Dean Kereiakes, M.D., FACC, FSCAI, medical director of The Christ Hospital Heart and Vascular Center and the Lindner Research Center in Cincinnati, and professor of clinical medicine at Ohio State University, was one of the first physicians to enroll a patient into the ABSORB III trial. "The deliverability of the Absorb device is impressive and similar to a best-in-class drug-eluting stent," said Kereiakes, who is a co-primary investigator of the ABSORB III trial. "Absorb combines the unique attributes of a dissolvable material with the established Multi-Link stent design, making the scaffold flexible and conformable to the vessel."

The ABSORB III clinical trial is designed to evaluate potential benefits of Absorb in patients with CAD. Unlike a permanent metallic stent, preliminary evidence of natural vessel function suggests that treatment with an Absorb BVS could provide important clinical benefits.

"With the introduction of balloon angioplasty in the 1970s, cardiologists wanted to open a blocked vessel without leaving anything behind. Absorb represents the latest innovation that may help us reach this goal, which could result in important long-term benefits related to the restoration of natural vessel function," said Stephen Ellis, M.D., section head of interventional cardiology at the Cleveland Clinic and co-primary investigator of the ABSORB III trial. "The data collected on Absorb from the ABSORB III trial could have the potential to drive significant changes in how cardiologists treat patients with coronary artery disease."

The primary endpoint of ABSORB III is target lesion failure, a combined measure of safety and efficacy, at one year. In addition, a subset of patients within the trial will be evaluated for novel endpoints such as vasomotion, a measure of how much natural motion returns to the vessel as Absorb dissolves into the arterial tissue.

The Absorb Stent

The Absorb bioresorbable vascular scaffold, similar to a small mesh tube, is designed to open a blocked heart vessel and restore blood flow to the heart. Absorb is referred to as a scaffold to indicate that it is a temporary structure, unlike a metallic stent, which is a permanent implant. The scaffold provides support to the vessel until the artery can stay open on its own, and then dissolves naturally over time. Absorb leaves patients with a vessel free of a permanent metallic implant and may allow the vessel to resume more natural function and movement, potentially providing long-term benefits.

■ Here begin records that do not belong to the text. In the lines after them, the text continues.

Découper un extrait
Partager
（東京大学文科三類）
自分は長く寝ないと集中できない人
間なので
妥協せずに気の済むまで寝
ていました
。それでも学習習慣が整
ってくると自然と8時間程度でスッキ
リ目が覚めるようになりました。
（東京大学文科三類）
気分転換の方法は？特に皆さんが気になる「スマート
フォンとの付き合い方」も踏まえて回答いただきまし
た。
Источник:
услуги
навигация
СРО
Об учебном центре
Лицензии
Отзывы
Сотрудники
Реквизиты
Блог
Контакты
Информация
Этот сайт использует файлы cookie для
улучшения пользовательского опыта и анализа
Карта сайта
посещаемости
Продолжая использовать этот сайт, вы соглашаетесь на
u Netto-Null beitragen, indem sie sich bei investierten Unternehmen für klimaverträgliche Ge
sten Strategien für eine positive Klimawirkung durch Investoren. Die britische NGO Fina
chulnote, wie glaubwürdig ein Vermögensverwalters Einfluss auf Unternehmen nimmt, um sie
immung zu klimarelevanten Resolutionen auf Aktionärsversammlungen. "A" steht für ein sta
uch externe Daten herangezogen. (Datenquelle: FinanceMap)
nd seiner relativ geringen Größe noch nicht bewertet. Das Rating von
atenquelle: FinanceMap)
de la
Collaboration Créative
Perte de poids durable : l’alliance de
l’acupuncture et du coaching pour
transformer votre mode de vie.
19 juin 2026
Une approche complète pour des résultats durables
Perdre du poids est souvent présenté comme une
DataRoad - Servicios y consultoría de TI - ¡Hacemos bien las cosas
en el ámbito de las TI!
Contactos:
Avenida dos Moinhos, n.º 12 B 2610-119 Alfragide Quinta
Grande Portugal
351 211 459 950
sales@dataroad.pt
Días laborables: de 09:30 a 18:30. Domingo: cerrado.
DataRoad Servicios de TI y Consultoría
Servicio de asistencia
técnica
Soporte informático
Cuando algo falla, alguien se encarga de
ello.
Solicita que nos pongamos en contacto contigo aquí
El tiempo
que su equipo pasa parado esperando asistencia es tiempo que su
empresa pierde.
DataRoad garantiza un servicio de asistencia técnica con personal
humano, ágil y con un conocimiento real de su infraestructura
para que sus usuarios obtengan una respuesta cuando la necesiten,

Abbott's BVS delivers everolimus, an antiproliferative drug used in Abbott's Xience coronary stent systems. Everolimus was developed by Novartis Pharma AG and is licensed to Abbott by Novartis for use on its drug-eluting vascular devices. Everolimus has been shown to inhibit in-stent neointimal growth in the coronary vessels following stent or scaffold implantation.

Approximately 1,000 patients from more than 20 countries have been treated with the Absorb BVS device across multiple clinical trials, with data out to five years on the first patients treated.

Absorb is an investigational device, limited to investigational use and is not approved or available for sale in the United States. Absorb is authorized for sale in CE mark countries. Absorb is available in Europe, the Middle East, parts of Latin America and parts of Asia Pacific, including India, Hong Kong, Malaysia and New Zealand.